Update the lines below by replacing every "To Dear God" with "To Our Father" and keeping everything else unchanged. Leave the pictures out of the answer.

(Records from a data collection)
╭──
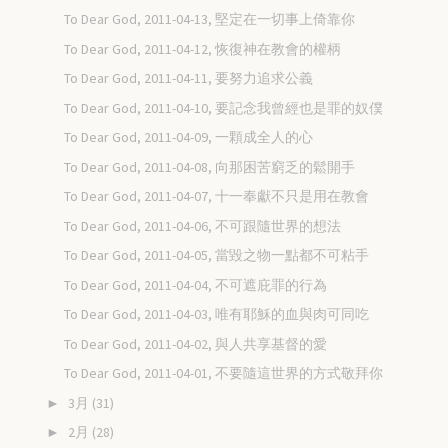
To Dear God, 2011-04-13, 堅定在一切事上倚靠你
To Dear God, 2011-04-12, 恢復神在教會的權柄
To Dear God, 2011-04-11, 要努力追求公義
To Dear God, 2011-04-10, 要記念我曾經也是罪的奴僕
To Dear God, 2011-04-09, 一顆成全人的心
To Dear God, 2011-04-08, 向那困苦窮乏的鬆開手
To Dear God, 2011-04-07, 十一奉獻不只是用在教會
To Dear God, 2011-04-06, 不可跟隨世界的想法
To Dear God, 2011-04-05, 當毀之物一點都不可粘手
To Dear God, 2011-04-04, 不可遮庇罪的行為
To Dear God, 2011-04-03, 唯有耶穌的血與肉可同吃
To Dear God, 2011-04-02, 與人共享基督的愛
To Dear God, 2011-04-01, 不要隨這世界的方式敬拜你
3月
(31)
►
2月
(28)
►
╰──
EXERCISE ANSWER ::
To Our Father, 2011-04-13, 堅定在一切事上倚靠你
To Our Father, 2011-04-12, 恢復神在教會的權柄
To Our Father, 2011-04-11, 要努力追求公義
To Our Father, 2011-04-10, 要記念我曾經也是罪的奴僕
To Our Father, 2011-04-09, 一顆成全人的心
To Our Father, 2011-04-08, 向那困苦窮乏的鬆開手
To Our Father, 2011-04-07, 十一奉獻不只是用在教會
To Our Father, 2011-04-06, 不可跟隨世界的想法
To Our Father, 2011-04-05, 當毀之物一點都不可粘手
To Our Father, 2011-04-04, 不可遮庇罪的行為
To Our Father, 2011-04-03, 唯有耶穌的血與肉可同吃
To Our Father, 2011-04-02, 與人共享基督的愛
To Our Father, 2011-04-01, 不要隨這世界的方式敬拜你
3月
(31)
►
2月
(28)
►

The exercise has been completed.